_TASK OBJECTIVE_
Copy out every line of text in the rows below word for word, and leave the pictures out of your answer.

(Rows from a data collection)

^^^^^^^^^^^^^^^^

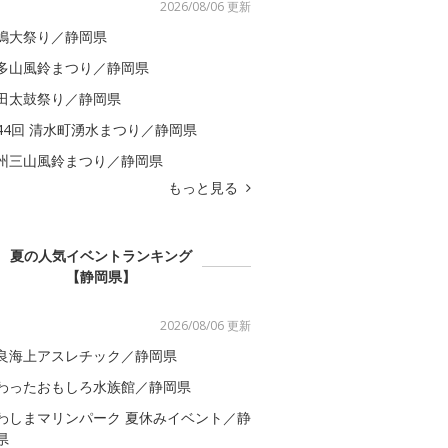
2026/08/06 更新
嶋大祭り／静岡県
多山風鈴まつり／静岡県
田太鼓祭り／静岡県
44回 清水町湧水まつり／静岡県
州三山風鈴まつり／静岡県
もっと見る
夏の人気イベントランキング
【静岡県】
2026/08/06 更新
良海上アスレチック／静岡県
わったおもしろ水族館／静岡県
わしまマリンパーク 夏休みイベント／静
県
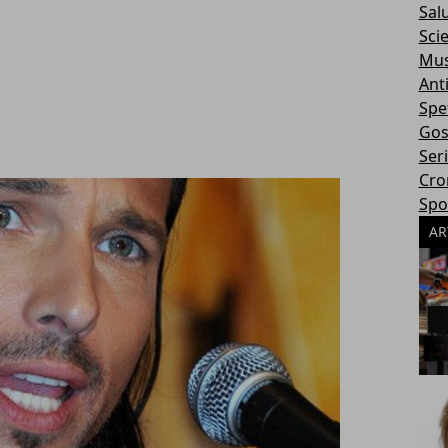
Sal
Sci
Mus
Ant
Spe
Gos
Ser
Cro
Spo
AR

^^^^^^^^^^^^^^^^

_RESULT OF THIS EXERCISE_
2026/08/06 更新
嶋大祭り／静岡県
多山風鈴まつり／静岡県
田太鼓祭り／静岡県
44回 清水町湧水まつり／静岡県
州三山風鈴まつり／静岡県
もっと見る
夏の人気イベントランキング
【静岡県】
2026/08/06 更新
良海上アスレチック／静岡県
わったおもしろ水族館／静岡県
わしまマリンパーク 夏休みイベント／静
県
Sal
Sci
Mus
Ant
Spe
Gos
Ser
Cro
Spo
AR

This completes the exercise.